Ionic liquids do not fit these regulatory boxes. Different solid forms can be distinguished through measurements (such as X-ray diffraction or melting points). Such methods cannot detect the subtle difference in a liquid between an ionized salt and a hydrogen-bonded moiety. Protons move around in a liquid and may be in any state relative to a nearby ion9. Whether liquid compounds are ionized, neutral or hydrogen bonded also depends on temperature and the ingredients involved. Whereas solids retain their identity when they are mixed, blends of free ions in a liquid interact in myriad ways.

Next steps

Rather than abandon the field as too boulder-strewn, as some chemists have suggested, researchers should define and understand ionic liquids so that regulation can keep pace with the discovery of new therapeutics.

Chemists in academia and industry need to find techniques for proving the structure and purity of ionic liquids. Methods must be developed for identifying certain complexes, free ions or dissociated acids and bases. Classification systems that encompass the varying degrees of ionic bonding should be defined, and methods for assessing the purity of ionic liquids need to be developed. For clinical translation, delivery mechanisms and steps such as demonstration of shelf life will be needed.

Regulators should focus less on the form of a material and more on its clinical properties. Developing a scientific classification system for ionic liquids based on how they perform as drugs will enable regulatory agencies to make legal distinctions in a medical context. Distinctions will need to be made, for instance, between salts that dissociate in solution (and essentially behave like their solid counterparts in the bloodstream) and those that remain associated.

Many of the problems facing ionic liquid pharmaceuticals are shared with nanotechnology: toxicity, relative expense and a need for new terminology. For nanotechnology, investment made those tractable; the pharmaceutical industry should likewise invest.

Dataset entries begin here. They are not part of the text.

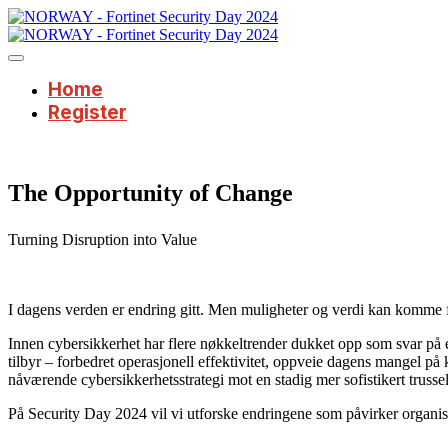
Home
Register
The Opportunity of Change
Turning Disruption into Value
I dagens verden er endring gitt. Men muligheter og verdi kan komme f
Innen cybersikkerhet har flere nøkkeltrender dukket opp som svar på e
tilbyr – forbedret operasjonell effektivitet, oppveie dagens mangel på 
nåværende cybersikkerhetsstrategi mot en stadig mer sofistikert trusse
På Security Day 2024 vil vi utforske endringene som påvirker organis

Designing ionic liquids based on pharmaceuticals already approved by the FDA is a good place to start. Familiarity and success will encourage further investment. There is nothing magic in the design and study of a liquid, it is simply a matter of spending time and money to gain the understanding needed to overcome perceived chemical, biological, manufacturing and regulatory difficulties.

Given its importance to society, the pharmaceutical industry must open its mind to new approaches.